Another of Oscar’s “best picture” categories showed an interesting range too, namely for foreign language films, where Sweden’s A Man Called Ove was a finisher, and a nominee in the makeup and hairstyling category. In that same group, the Iranian director Asghar Farhadi, a previous winner for A Separation, found his current The Salesman — about an Iranian couple’s struggles with an off-stage act of violence while attempting to produce a Farsi-language version of Death of a Salesman — also nominated.

Farhadi said he was “overwhelmed and honored by the Academy’s recognition of my newest film,” and specifically wished to thank “all my crew who so warmly accompanied my efforts to make (the film) over the course of the last year. What I have strived for in my filmmaking has always been to create a sense of empathy toward my characters. Empathy meaning understanding the conditions and situations of other human beings who very much resemble us.”

Viola Davis in Fences (2016)
Viola Davis in Fences (2016)

That urgent importance of recognizing human beings “who very much resemble us” was seen in the documentary category too, where Life, Animated — about a boy who uses Disney animation to help overcome some of the challenges of autism — found itself nominated along with O.J.: Made in America, which, at  7 hours and 47 minutes is the longest film ever nominated for anything, by the Academy.

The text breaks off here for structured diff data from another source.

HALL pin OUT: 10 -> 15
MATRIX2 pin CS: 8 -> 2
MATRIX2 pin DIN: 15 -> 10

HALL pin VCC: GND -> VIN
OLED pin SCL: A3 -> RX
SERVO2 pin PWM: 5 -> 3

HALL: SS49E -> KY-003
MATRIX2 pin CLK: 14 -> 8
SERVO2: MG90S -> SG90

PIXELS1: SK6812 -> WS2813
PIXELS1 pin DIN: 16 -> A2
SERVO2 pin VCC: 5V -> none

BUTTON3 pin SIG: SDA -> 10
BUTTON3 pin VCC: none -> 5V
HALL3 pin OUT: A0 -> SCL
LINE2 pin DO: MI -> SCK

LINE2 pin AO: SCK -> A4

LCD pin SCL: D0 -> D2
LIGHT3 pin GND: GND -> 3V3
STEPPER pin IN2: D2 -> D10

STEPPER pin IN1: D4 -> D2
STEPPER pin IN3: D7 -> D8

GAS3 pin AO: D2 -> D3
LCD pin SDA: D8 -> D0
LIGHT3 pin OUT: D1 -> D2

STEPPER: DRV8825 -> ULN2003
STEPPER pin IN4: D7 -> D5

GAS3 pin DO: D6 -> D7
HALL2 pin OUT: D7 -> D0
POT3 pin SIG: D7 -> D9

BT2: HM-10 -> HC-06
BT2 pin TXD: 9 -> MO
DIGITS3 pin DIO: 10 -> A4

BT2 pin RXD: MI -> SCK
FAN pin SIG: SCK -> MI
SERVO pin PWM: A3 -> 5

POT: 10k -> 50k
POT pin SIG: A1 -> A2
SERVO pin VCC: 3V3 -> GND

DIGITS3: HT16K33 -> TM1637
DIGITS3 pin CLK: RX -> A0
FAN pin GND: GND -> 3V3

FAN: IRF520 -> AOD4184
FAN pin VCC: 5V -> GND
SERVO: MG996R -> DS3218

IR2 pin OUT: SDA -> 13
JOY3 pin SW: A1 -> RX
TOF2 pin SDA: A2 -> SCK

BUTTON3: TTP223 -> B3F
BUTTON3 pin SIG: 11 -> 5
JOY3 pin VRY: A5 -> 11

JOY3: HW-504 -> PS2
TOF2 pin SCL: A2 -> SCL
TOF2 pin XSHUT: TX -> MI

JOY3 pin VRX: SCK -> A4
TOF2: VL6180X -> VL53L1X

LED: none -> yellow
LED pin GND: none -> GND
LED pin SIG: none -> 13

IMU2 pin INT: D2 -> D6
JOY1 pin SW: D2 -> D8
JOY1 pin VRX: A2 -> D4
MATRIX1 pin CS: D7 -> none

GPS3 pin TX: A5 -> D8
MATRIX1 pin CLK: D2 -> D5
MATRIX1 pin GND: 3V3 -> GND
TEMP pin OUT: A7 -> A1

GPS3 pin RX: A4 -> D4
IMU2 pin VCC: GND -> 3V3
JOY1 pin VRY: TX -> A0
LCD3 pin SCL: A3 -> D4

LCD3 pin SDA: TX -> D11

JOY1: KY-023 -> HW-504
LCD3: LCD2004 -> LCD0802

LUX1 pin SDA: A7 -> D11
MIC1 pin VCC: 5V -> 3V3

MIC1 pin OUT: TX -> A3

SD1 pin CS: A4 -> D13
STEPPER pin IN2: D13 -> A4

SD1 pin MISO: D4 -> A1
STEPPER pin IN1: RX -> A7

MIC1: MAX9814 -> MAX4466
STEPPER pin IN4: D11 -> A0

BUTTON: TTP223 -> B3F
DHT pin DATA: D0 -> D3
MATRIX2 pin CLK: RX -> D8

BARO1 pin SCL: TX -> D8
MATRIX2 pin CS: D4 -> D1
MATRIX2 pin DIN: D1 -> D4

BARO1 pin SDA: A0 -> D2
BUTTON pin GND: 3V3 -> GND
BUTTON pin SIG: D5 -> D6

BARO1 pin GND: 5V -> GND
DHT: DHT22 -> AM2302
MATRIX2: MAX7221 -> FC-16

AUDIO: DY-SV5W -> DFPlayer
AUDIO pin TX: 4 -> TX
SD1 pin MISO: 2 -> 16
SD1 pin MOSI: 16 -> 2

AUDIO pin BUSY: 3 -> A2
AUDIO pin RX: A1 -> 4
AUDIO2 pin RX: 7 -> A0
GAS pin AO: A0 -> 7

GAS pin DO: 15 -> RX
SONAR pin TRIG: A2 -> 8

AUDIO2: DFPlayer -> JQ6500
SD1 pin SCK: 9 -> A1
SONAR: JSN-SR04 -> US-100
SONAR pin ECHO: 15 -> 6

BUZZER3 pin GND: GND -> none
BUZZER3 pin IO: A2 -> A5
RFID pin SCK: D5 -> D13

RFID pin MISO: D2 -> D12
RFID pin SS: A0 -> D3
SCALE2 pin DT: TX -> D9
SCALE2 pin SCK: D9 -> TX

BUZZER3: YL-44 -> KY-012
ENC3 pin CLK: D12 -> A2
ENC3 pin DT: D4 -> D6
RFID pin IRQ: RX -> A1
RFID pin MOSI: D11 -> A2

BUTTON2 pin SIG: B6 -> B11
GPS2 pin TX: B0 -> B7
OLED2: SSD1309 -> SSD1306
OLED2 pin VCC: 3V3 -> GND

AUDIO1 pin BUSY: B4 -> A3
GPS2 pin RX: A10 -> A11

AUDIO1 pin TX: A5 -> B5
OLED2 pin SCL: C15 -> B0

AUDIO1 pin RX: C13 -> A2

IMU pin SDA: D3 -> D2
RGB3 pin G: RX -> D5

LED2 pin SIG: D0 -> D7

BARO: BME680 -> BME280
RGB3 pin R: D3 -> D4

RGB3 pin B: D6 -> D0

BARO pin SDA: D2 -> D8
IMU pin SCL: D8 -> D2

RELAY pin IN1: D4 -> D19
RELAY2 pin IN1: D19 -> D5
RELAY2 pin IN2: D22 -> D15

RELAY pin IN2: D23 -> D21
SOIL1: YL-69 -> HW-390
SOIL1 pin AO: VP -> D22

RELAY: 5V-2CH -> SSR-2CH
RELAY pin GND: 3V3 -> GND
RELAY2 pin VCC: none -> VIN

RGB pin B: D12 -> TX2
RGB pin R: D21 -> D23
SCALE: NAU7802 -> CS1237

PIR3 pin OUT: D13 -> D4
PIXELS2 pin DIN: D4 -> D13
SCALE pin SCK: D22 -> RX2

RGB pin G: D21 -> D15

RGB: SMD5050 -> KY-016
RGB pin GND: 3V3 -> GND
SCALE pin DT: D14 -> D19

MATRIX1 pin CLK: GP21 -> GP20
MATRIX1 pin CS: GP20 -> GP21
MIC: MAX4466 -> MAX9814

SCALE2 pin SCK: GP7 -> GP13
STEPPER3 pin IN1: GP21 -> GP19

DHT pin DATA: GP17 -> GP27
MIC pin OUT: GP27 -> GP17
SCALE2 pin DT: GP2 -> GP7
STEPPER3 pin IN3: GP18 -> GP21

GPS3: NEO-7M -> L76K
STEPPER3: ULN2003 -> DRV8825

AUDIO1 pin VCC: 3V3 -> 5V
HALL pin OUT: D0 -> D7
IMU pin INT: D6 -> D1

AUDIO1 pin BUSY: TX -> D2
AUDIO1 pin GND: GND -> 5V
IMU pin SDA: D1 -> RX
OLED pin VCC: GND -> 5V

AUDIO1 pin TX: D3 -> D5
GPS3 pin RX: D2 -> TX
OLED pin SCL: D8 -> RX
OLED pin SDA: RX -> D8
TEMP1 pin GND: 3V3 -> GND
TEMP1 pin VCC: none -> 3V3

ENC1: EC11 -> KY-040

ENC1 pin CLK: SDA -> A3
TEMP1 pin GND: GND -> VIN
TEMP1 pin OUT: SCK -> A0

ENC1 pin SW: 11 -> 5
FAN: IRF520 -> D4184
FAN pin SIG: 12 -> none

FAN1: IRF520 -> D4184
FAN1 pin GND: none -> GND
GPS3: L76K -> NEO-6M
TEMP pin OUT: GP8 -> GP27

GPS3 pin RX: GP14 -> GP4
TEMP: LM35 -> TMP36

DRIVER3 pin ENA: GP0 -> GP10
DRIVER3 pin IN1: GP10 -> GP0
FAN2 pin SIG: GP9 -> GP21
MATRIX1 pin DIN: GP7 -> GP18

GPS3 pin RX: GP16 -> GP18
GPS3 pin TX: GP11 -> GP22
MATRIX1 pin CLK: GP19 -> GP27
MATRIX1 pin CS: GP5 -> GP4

Another surprise finisher in that group was I Am Not Your Negro, a documentary about the late author James Baldwin, and his unfinished book taking in the assassinations of Martin Luther King, Malcolm X, and Medgar Evers. Like the narrative film Loving, Baldwin too has become once again indispensable for the present moment. He observed that “one of the reasons people cling to their hates so stubbornly is because they sense, once hate is gone, they will be forced to deal with pain.”

He also said that “not everything that is faced can be changed, but nothing can be changed until it is faced.”

With the country, and world, facing so much all at once, the Oscar night broadcast at the end of next month will be most interesting. La La Land, indeed.